Henderson-Hasselbalch Equation Calculator

Last Updated: 5 May, 2026

Use the Henderson-Hasselbalch equation to solve for buffer pH, pKa, or one missing acid-base concentration. This is the broader equation page in the buffer cluster, while the direct buffer-pH page stays focused on the most common pH-only workflow.

Edited by Gail Joyce

This calculator page is maintained by the Chemistry Calculators editorial team. The Henderson-Hasselbalch relationship, concentration-ratio handling, and worked examples on this page are reviewed against standard acid-base and buffer reference material before major updates.

Henderson-Hasselbalch Equation Calculator

Enter the values you know and solve one missing Henderson-Hasselbalch quantity. This page is broader than the direct buffer-pH page because it can work backward to pKa or to one missing concentration.

Scope: this page uses the Henderson-Hasselbalch approximation for weak-acid buffer systems. It is not a full speciation solver and it works best when the buffer pair is present in a reasonable concentration range.

Optional helpers

If you know the ratio directly, you do not have to enter both concentrations. If you also know total buffer concentration and volume, the calculator can show a simple recipe split for [A⁻] and [HA].

How to Use the Henderson-Hasselbalch Calculator

Use this page when you need one missing Henderson-Hasselbalch variable rather than just the direct pH of a known buffer.

1

Enter the values you already know

This page works best when pH, pKa/Ka, and the acid/base concentrations describe the same weak-acid buffer system.

2

Use ratio input when that is what you know first

If you know the base-to-acid ratio directly, enter that ratio instead of forcing the calculator to infer it from two separate concentrations.

3

Add total concentration and volume for recipe output

If you know the overall buffer concentration and how much solution you want to prepare, the calculator can split that total into acid and base amounts.

4

Review the ratio logic

The result should make chemical sense: more conjugate base pushes pH upward relative to pKa, while more weak acid pushes it downward.

Table of Contents

Understanding the Henderson-Hasselbalch Equation

The Henderson-Hasselbalch equation connects pH, pKa, and the ratio of conjugate base to weak acid in a buffer. It is especially useful because it lets you move between direct buffer-pH calculation and the reverse planning steps used in buffer preparation.

What this page is best for

Use it when you need to solve one missing Henderson-Hasselbalch variable, not just the pH of an already-defined buffer.

Important limit

This is still an approximation. It is not a full equilibrium solver and can mislead if the system is too dilute or too far from the buffer range.

Formula and Equation

pH = pKa + log([A⁻]/[HA])

Rearrangements let you solve for pKa, [A⁻], or [HA] when the other values are known.

Worked Examples

Example 1: Solve pH

If pKa = 4.76, [A⁻] = 0.10 M, and [HA] = 0.10 M, then the ratio is 1.

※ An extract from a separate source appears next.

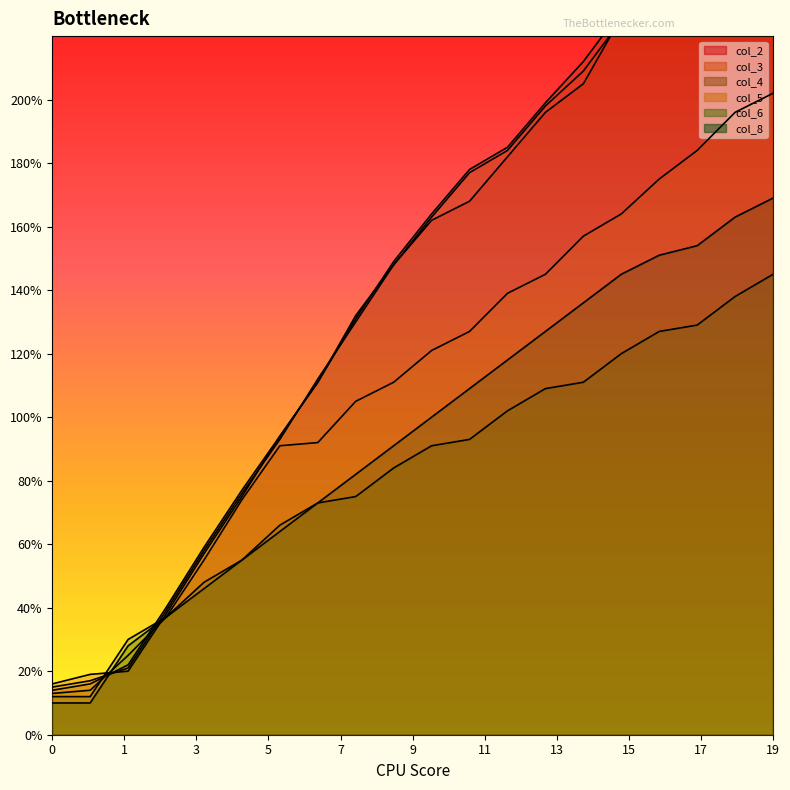

What is the difference between the highest and lowest values at 15?

108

Answer: pH = 4.76 + log(1) = 4.76.

Example 2: Solve pKa

If pH = 5.20, [A⁻] = 0.20 M, and [HA] = 0.10 M, the ratio is 2.

Answer: pKa = 5.20 - log(2) ≈ 4.90.

Common Mistakes

Most Henderson-Hasselbalch mistakes come from invalid ratio inputs or using the approximation outside a true buffer situation.

Mixing incompatible concentration units

The acid and base concentrations must describe the same chemical basis before their ratio is taken.

Using it for strong-acid or strong-base systems

The Henderson-Hasselbalch equation is a weak-acid buffer approximation, not a general strong-acid pH formula.

Ignoring the valid buffer range

The approximation is strongest in real buffer conditions where both species are meaningfully present and pH is near pKa.

Using the direct pH page for reverse solving

If you need pKa or a missing concentration, this broader page is the right one; the direct buffer-pH page is intentionally narrower.

Frequently Asked Questions (FAQs)

What does the equation tell me chemically?

It shows how far pH sits above or below pKa based on the base-to-acid ratio in the buffer pair.

When is pH equal to pKa?

When the conjugate base and weak acid concentrations are equal, the ratio is 1 and pH ≈ pKa.

Can this page solve for pKa?

Yes. That is one of the main reasons to use this page instead of the more direct buffer-pH page.

What if I only need buffer pH from known concentrations?

Use the pH of a Buffer Calculator for the simpler direct workflow.

References

ResourceDescription
Chemistry LibreTexts: Henderson-Hasselbalch ApproximationStrong reference for where the equation comes from and when the approximation is appropriate.
OpenStax Chemistry 2eTextbook support for weak acids, conjugate bases, and buffer-equation reasoning.